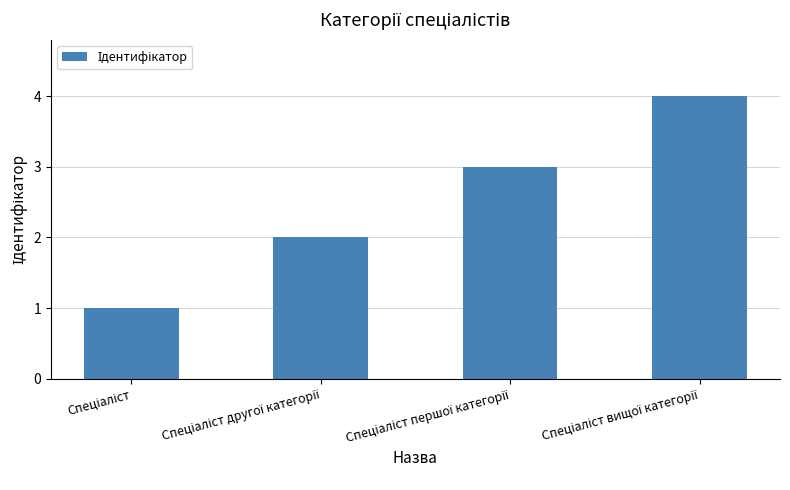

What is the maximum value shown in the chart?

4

---

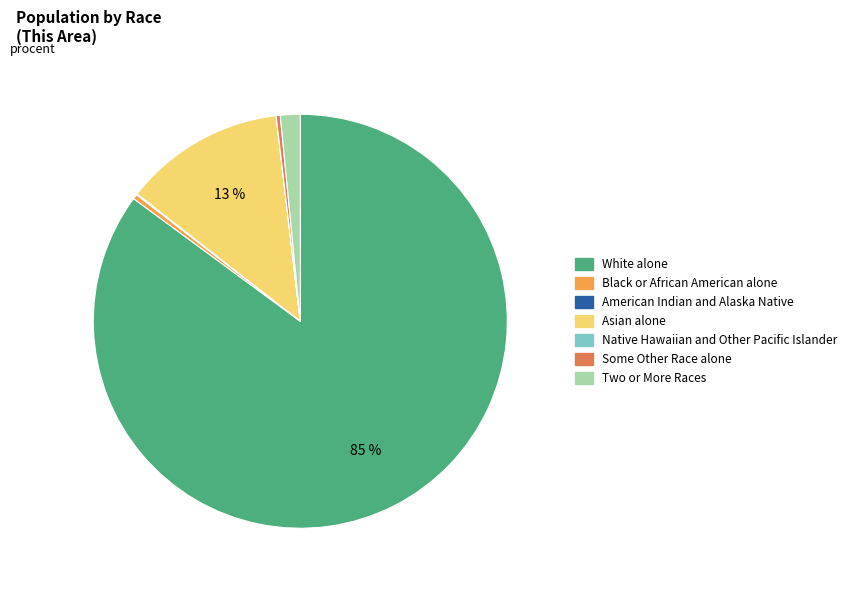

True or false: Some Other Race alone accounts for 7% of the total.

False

---

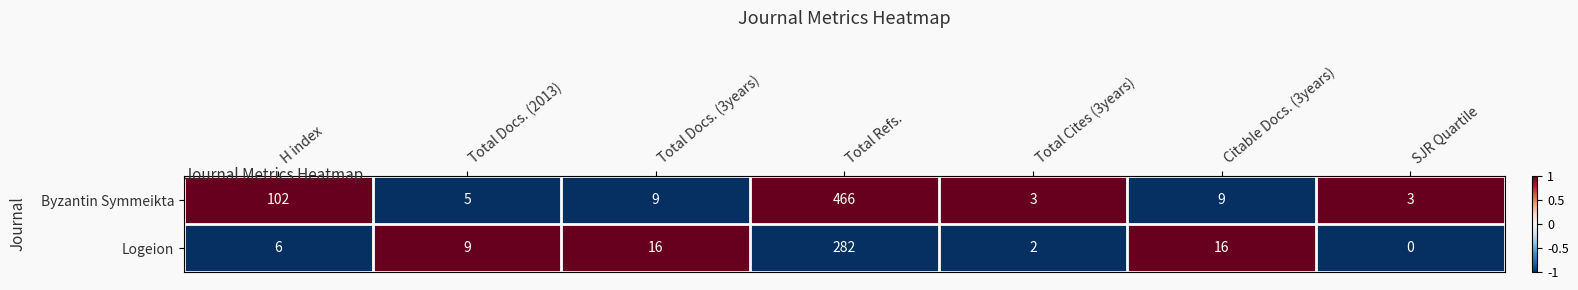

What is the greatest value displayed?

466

EXERCISE BRIEF
Show every line of the entries above that contains the word "What". Case counts.

SOLUTION TO THIS EXERCISE
What is the maximum value shown in the chart?
What is the greatest value displayed?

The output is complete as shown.